"They seemed designed for each other," my sister pursued, "and I introduced them, quite informally, of course. All the girls had appropriate cavaliers, and I started some music to give a spurt to the conversation."
"Music is certainly an excellent dam for discoursive shallows," I muttered in soliloquy.
"Whether the introduction pleased her or not," she continued, heedless of my remark, "I could scarcely observe.
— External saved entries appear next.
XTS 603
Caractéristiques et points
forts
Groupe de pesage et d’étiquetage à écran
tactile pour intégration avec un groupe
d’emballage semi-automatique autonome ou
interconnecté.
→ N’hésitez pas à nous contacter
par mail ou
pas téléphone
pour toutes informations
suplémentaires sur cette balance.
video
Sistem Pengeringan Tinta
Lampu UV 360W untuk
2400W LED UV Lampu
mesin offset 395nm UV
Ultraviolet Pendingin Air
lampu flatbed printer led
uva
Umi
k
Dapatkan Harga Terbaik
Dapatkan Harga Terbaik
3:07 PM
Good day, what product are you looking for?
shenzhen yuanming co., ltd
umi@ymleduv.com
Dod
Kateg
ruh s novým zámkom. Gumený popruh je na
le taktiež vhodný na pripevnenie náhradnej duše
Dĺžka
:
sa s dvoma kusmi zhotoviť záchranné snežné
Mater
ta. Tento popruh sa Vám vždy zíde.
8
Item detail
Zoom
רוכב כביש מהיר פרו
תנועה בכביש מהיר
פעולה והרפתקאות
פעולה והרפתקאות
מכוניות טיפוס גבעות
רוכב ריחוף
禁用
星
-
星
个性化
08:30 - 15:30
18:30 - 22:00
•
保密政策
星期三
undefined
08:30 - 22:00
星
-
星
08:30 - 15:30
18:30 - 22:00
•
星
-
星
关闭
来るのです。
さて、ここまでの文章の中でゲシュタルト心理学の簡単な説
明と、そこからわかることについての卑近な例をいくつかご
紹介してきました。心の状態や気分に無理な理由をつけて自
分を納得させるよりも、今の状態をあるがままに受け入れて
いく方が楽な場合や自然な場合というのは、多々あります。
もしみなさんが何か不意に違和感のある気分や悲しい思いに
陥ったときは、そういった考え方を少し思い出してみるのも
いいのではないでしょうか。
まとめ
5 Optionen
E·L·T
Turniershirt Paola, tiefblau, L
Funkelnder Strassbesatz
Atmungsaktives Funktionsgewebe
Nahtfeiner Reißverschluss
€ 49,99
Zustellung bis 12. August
She is an equable enigma."
"A puzzle that is a wonder rather than a challenge," I agreed. "And Lorraine?"
"He, with his whole soul—and not a driblet of it as usual—beaming in his eyes faced her on the ottoman. The light from the hanging lamp treated him kindly. It threw some ripples on the silvery edge of his hair, and shrouded the cynical depths of his eyes in pensive shadow."
"If you were a younger woman, Sarah, I should say you were in love with him yourself."
"You may say what you please. He had dropped his eye-glass—his solace in boredom, as you know—and was listening, interestedly listening, while she talked."
"Perhaps you exaggerated his interest?"
"No; there is a way of listening with the eyes as well as with the ears. I could see his fixed on the lisp dimple as it dipped. Then the music began; I turned over the leaves, and struggled to applaud, flatter, question, but my brain was with them."
"Much better have left them alone," I grunted.